Although Excelencia in Education has not yet released exact benchmarks, the organization says it will evaluate colleges across five key metrics: Latine student enrollment; retention; completion; financial support; and representation across campus, from administrative roles to faculty positions.

Codifying what it means to effectively serve Latine students

Funded by The Bill and Melinda Gates Foundation and the Gilbert and Jacki Cisneros Foundation, the initiative aims to close the gap in Latine student success. Just 23 percent of Latine adults have obtained an associate’s degree or higher, and just 54 percent of Latine students earn bachelor’s degrees within a six year period, compared with 63 percent of white students, according to Inside Higher Ed.

“Colleges and universities need to go beyond enrolling Latino students to serving Latino students,” Deborah Santiago, CEO of Excelencia in Education, said in a statement.

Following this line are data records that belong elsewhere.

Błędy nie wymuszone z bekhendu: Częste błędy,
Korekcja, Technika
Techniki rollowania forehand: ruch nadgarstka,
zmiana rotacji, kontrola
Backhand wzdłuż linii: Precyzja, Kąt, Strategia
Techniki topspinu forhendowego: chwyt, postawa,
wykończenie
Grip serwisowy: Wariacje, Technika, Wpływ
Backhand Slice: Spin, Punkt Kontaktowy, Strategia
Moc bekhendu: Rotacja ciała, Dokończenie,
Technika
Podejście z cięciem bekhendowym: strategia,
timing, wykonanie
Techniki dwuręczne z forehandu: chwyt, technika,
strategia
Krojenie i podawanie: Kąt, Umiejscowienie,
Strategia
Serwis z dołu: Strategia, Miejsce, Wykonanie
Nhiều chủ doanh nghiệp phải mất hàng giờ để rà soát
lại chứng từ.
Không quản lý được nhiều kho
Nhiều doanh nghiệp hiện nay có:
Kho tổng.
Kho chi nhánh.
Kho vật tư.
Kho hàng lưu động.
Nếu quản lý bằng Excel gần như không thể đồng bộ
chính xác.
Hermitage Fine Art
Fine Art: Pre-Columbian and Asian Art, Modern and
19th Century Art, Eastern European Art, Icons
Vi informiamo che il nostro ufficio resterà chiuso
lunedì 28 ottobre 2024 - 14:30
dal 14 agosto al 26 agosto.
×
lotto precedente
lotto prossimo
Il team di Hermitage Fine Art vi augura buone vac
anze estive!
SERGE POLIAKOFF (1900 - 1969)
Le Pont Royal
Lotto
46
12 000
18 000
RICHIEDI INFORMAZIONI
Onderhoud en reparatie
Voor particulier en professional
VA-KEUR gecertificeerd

She hopes this new designation will help institutions better support Latine students, in part “by codifying what serving Latino students means.”

Excelencia in Education also hopes the Seal of Excelencia will help students and families focus on schools that have “developed a comprehensive and systemic approach to accelerating Latino student success.” Excelencia in Education President Sarita Brown said the initiative “demonstrates the commitment to raise the bar, and measure how effectively institutions serve Latino students through to degree completion. While Latino college-going is improving, change must happen faster to increase the numbers of Latino college graduates.”